PROVIDED PASSAGE>
Begin

The results of the moderated mediation suggest that ethical leadership and LMX predict creativity. Ethical leadership indirectly affects creativity through LMX. Employee psychological capital moderates the direct effect of LMX and the indirect effect of ethical leadership on employee creativity.

Research limitations/implications

The study contributes to the extant literature, as the findings suggest that, being a dispositional boundary condition, psychological capital plays a contingent role in explaining LMX and the ethical role of leaders in fostering creativity. Moreover, the results also confirm previous findings, which suggested that ethical leaders promote creativity.

Practical implications

The findings imply that ethical leadership and exchange relationships are important for promoting creativity. Given that creativity is a complex product of an individual’s behavior, high psychological capital employees obtain benefits of quality exchange relationships and utilize them to elicit creativity. Managers are recommended to proactively develop and promote exchange relationships as well as positive psychological resources among employees to achieve creativity.

End

SET TASK A> Quote the rows exactly from the line holding "scientific name: Eschscholzia californica" through the last line of the rows, inclusive.

INPUT ROWS>

Begin

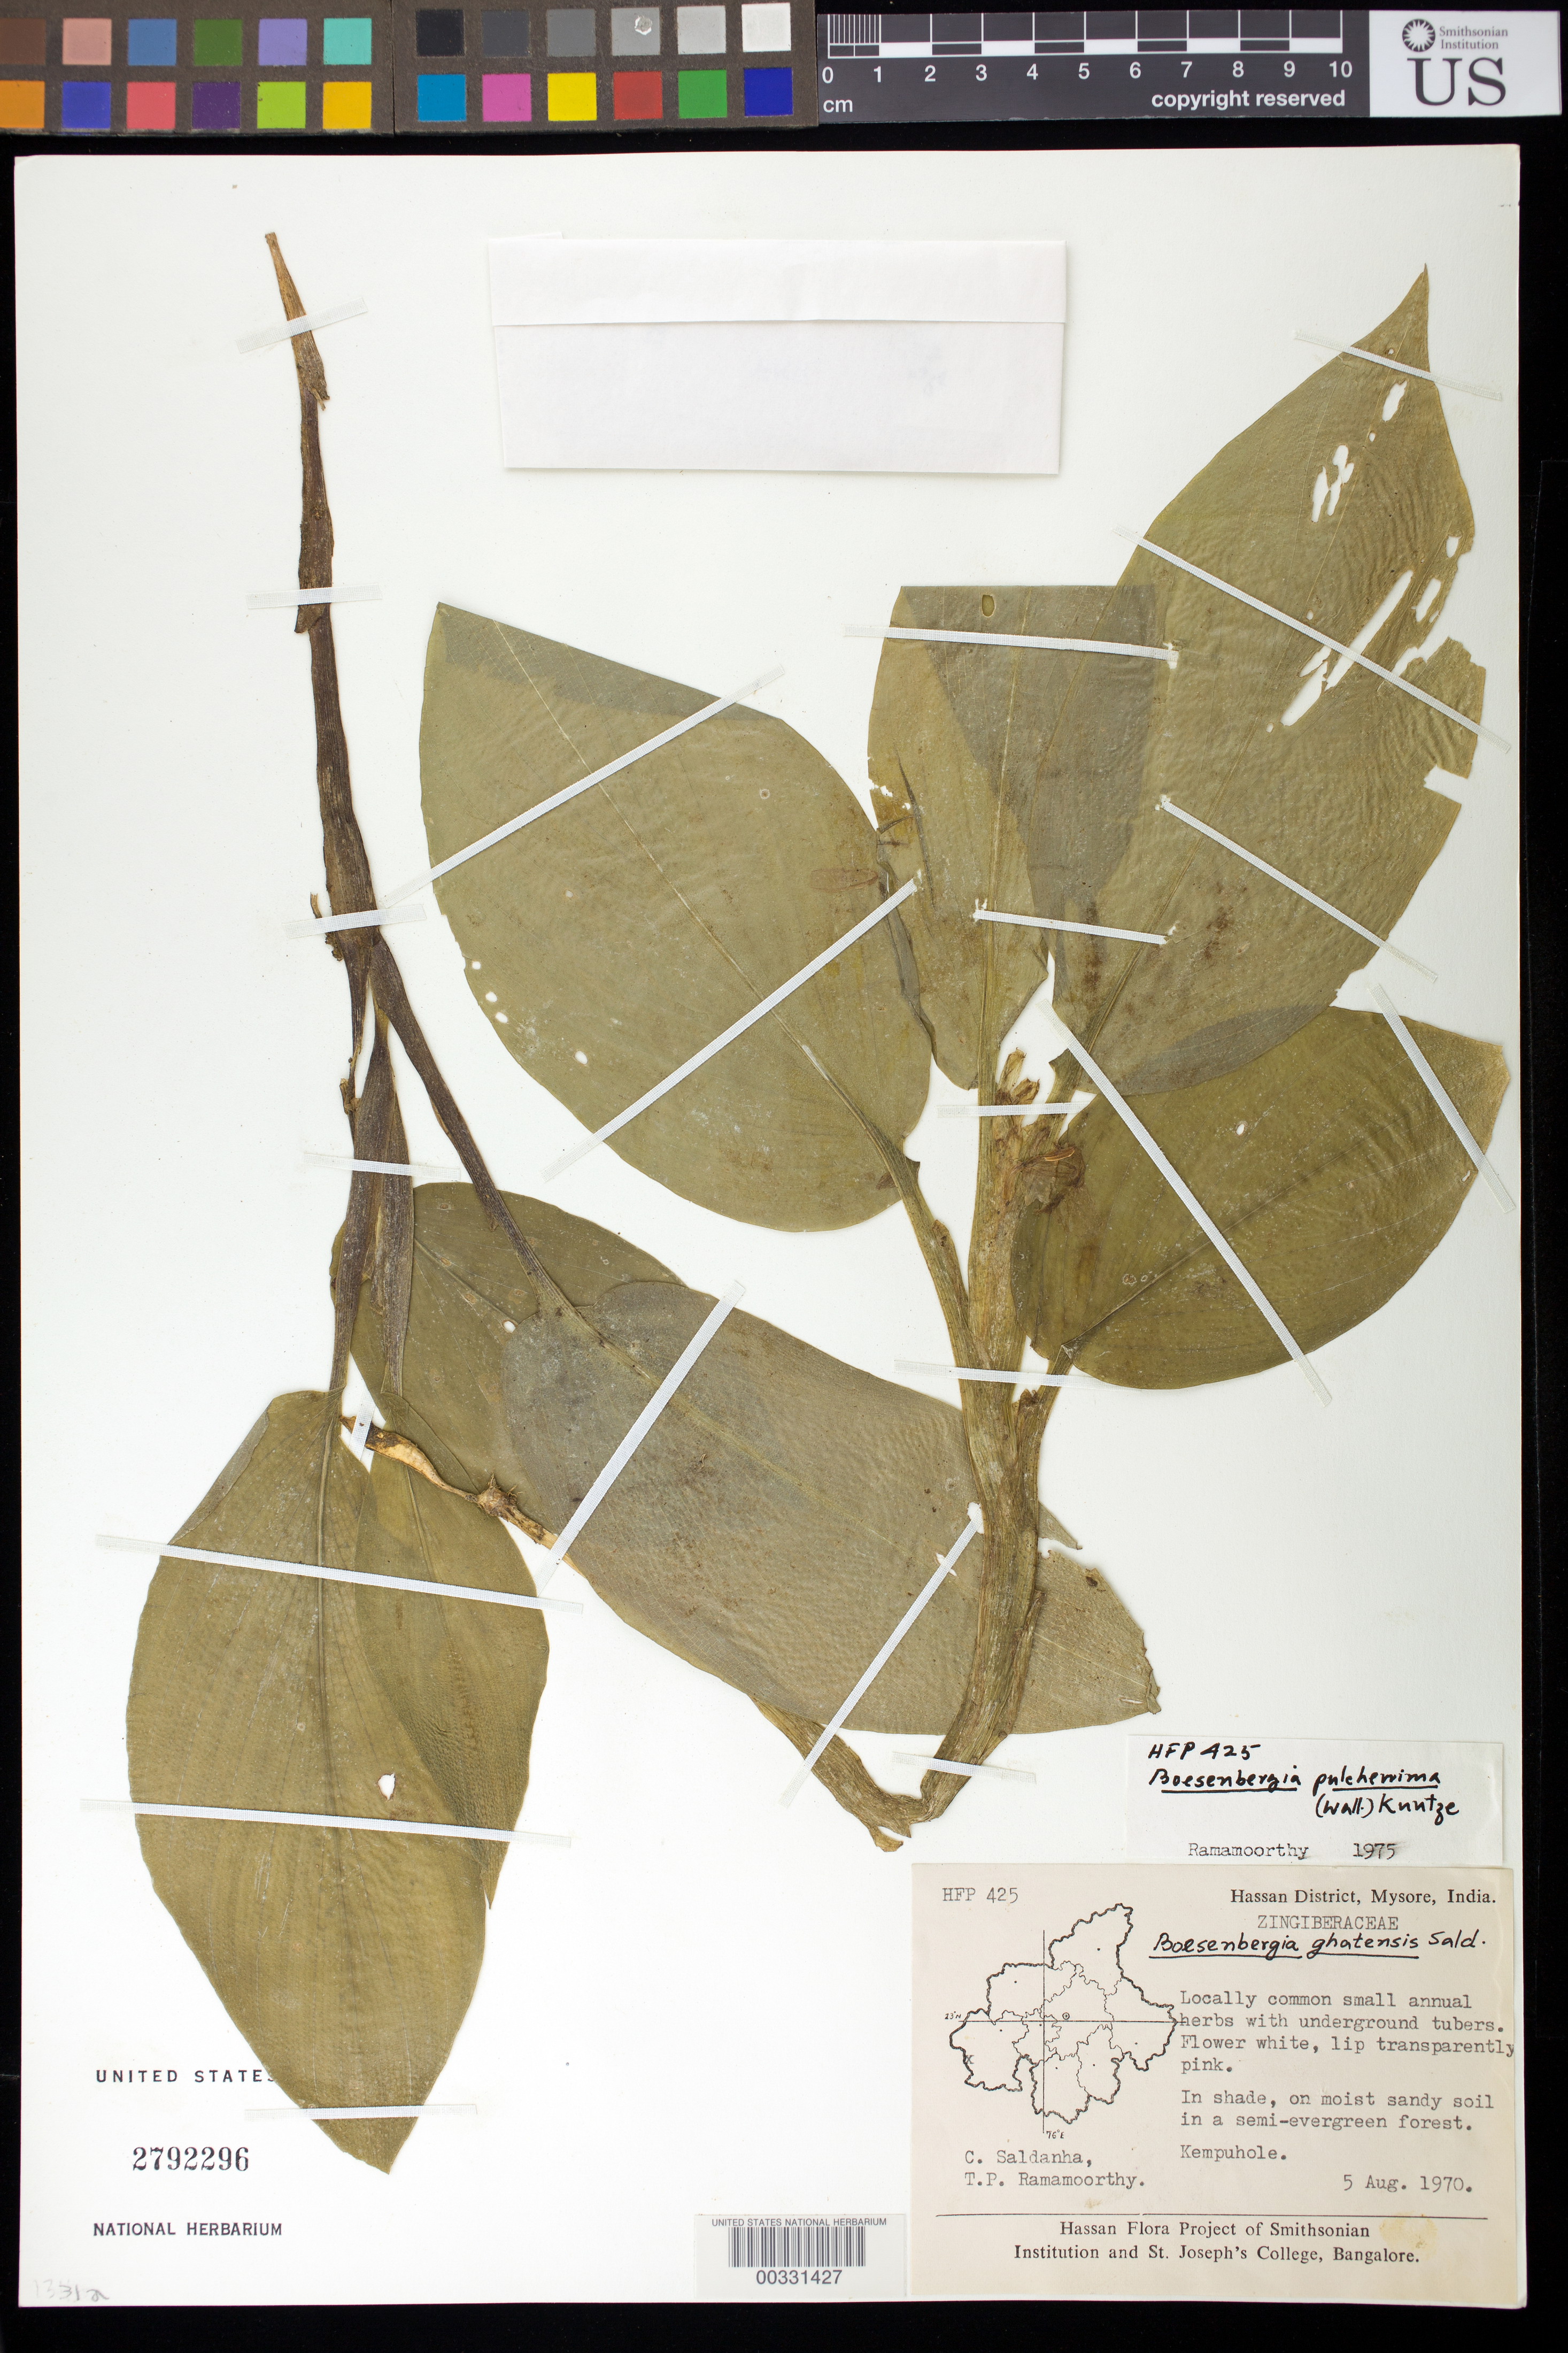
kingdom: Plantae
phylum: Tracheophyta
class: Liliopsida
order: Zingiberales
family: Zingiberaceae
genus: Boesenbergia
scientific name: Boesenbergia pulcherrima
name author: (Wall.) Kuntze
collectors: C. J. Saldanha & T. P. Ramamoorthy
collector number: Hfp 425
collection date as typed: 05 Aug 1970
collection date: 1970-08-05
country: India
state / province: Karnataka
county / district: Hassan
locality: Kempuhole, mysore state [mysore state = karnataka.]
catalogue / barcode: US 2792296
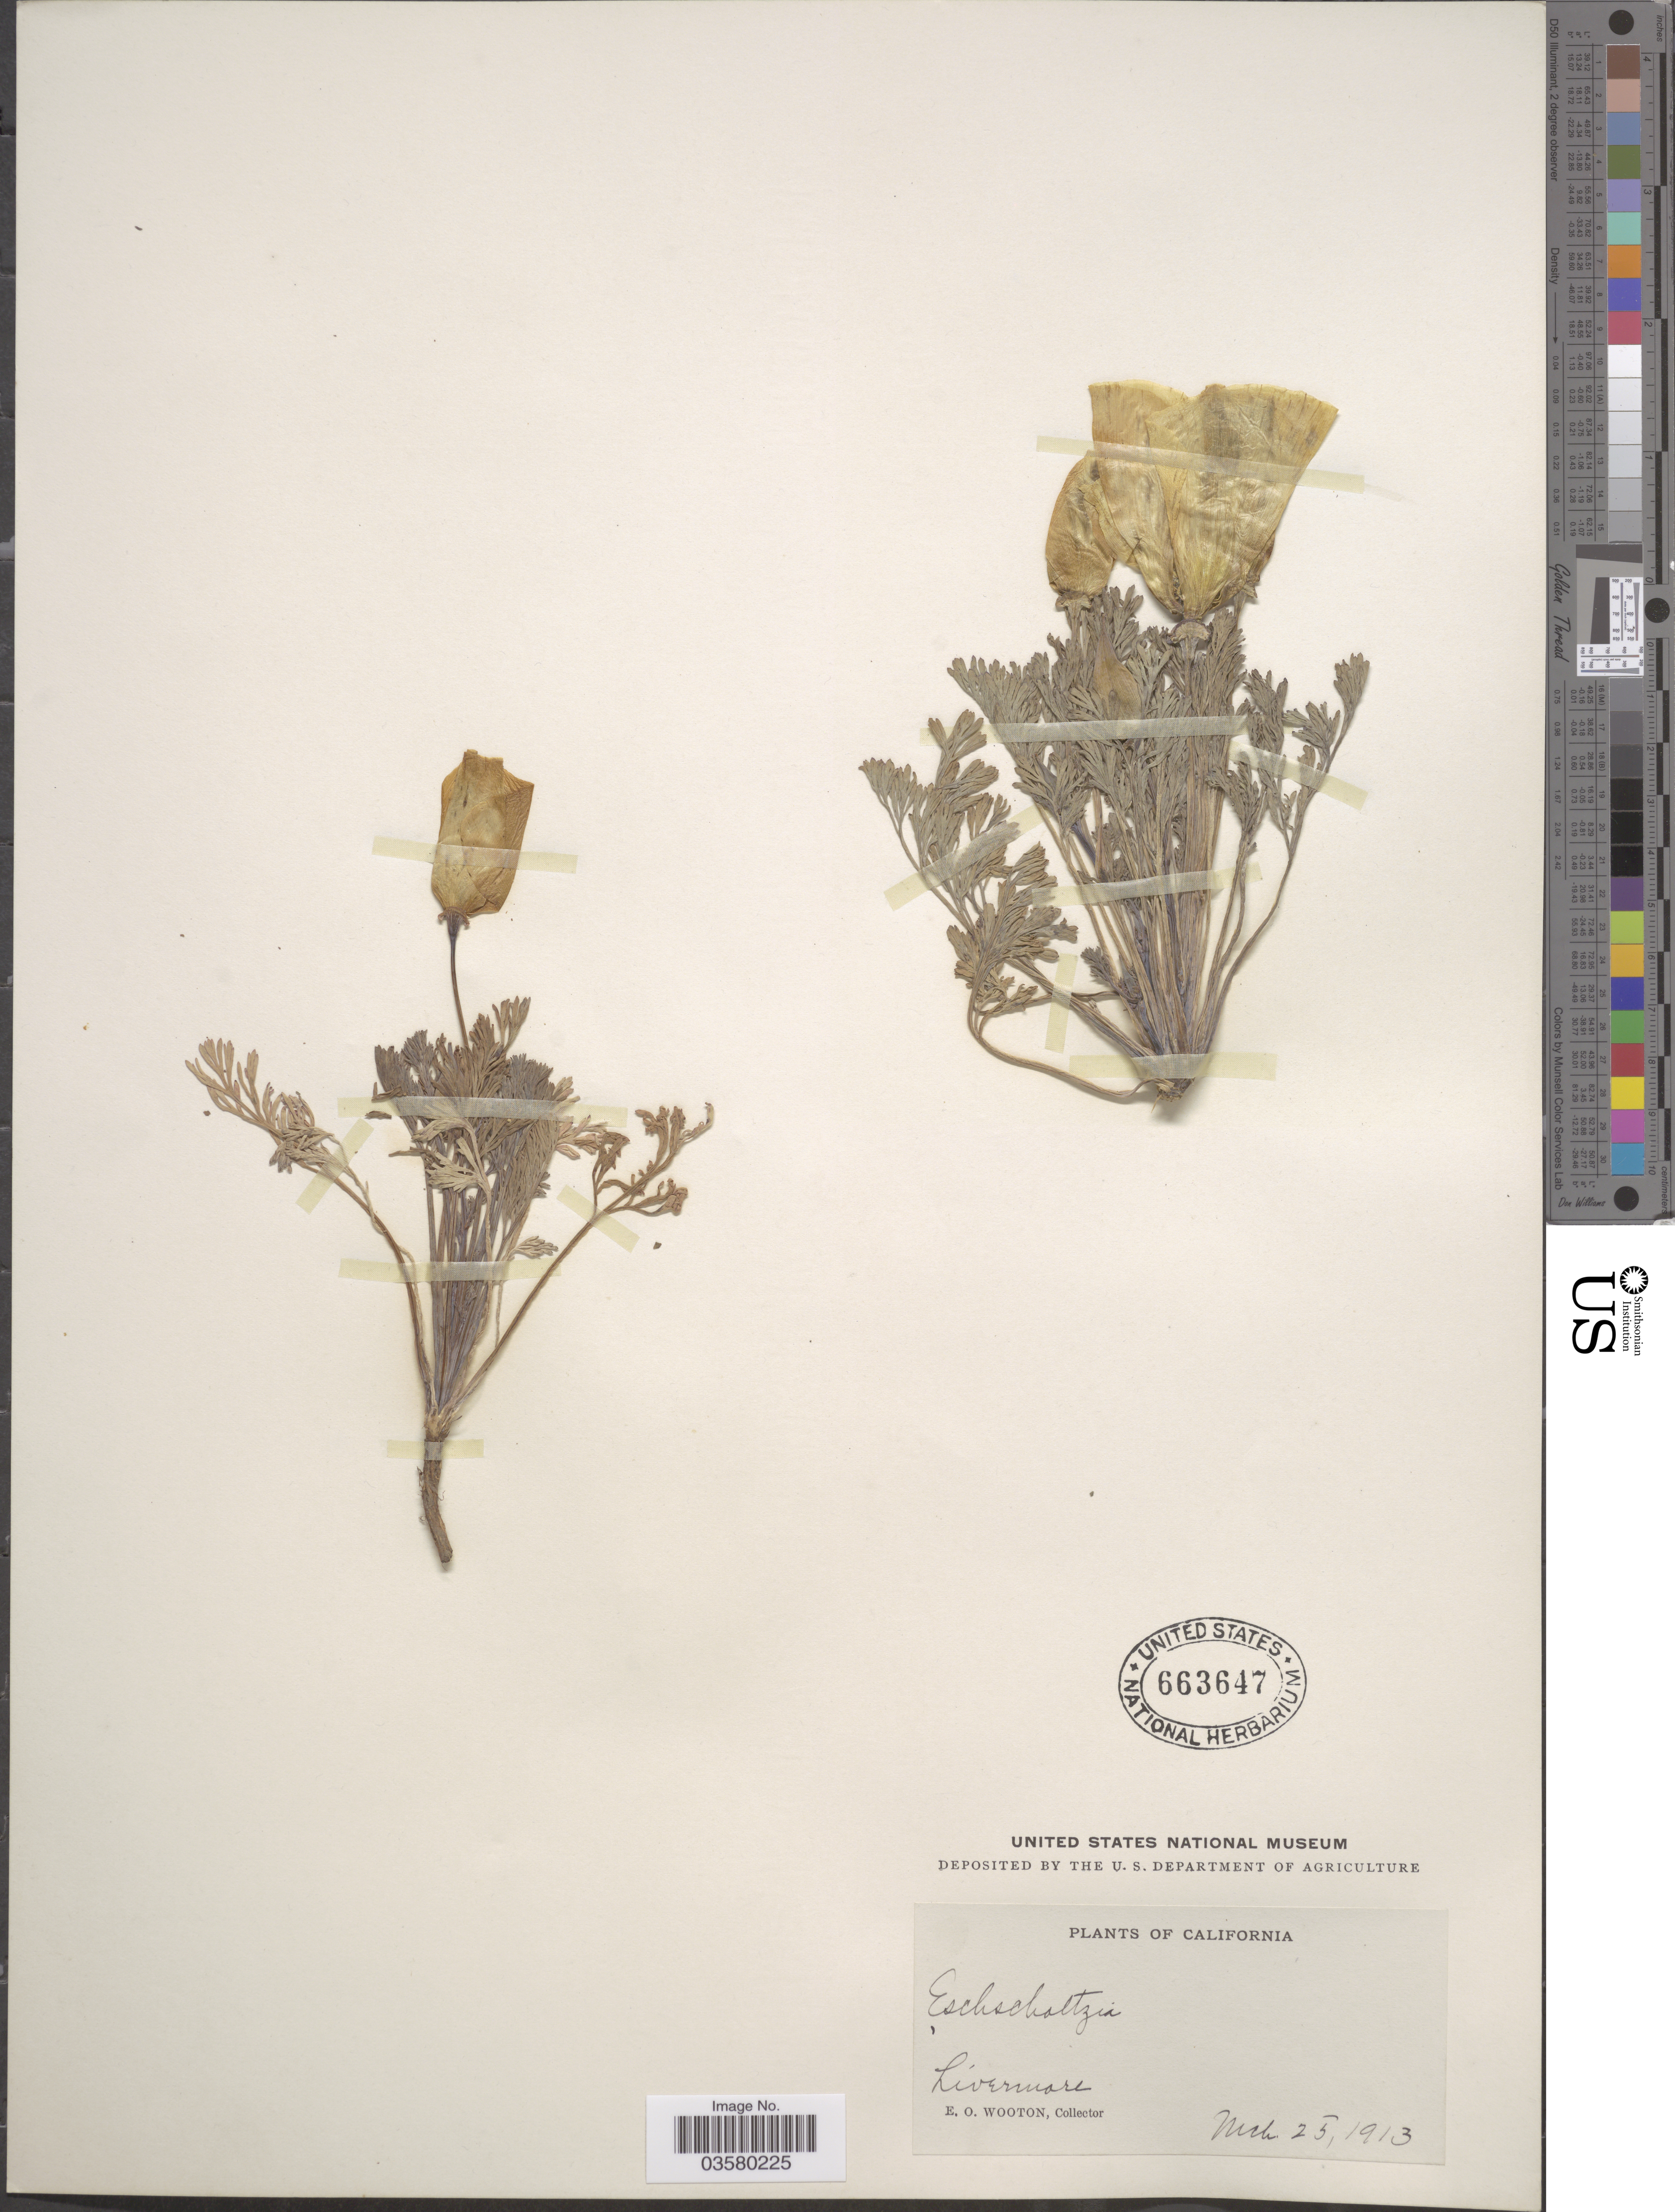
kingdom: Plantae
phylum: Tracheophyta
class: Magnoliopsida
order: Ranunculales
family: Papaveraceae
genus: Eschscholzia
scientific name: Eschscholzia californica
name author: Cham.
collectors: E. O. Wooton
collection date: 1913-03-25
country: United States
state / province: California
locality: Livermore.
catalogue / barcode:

End

SET TASK B> Continue the passage on ethical leadership, psychological capital and employee creativity from where it stops.

EXERCISE RESPONSE A>
scientific name: Eschscholzia californica
name author: Cham.
collectors: E. O. Wooton
collection date: 1913-03-25
country: United States
state / province: California
locality: Livermore.
catalogue / barcode:

EXERCISE RESPONSE B>
Originality/value

The study is unique in its scope and contribution, as it tries to develop an understanding of how and when ethical leadership and LMX foster employee creativity. Using an interactionist perspective to theorize psychological capital as a second-stage moderator is, thus, a unique contribution of this study.

Keywords

Acknowledgements

The authors declare that there is no conflict of interest. The study did not receive any kind of financial support from any organization. The authors would like to thank the editor and two anonymous reviewers for critical comments on earlier drafts of the manuscript.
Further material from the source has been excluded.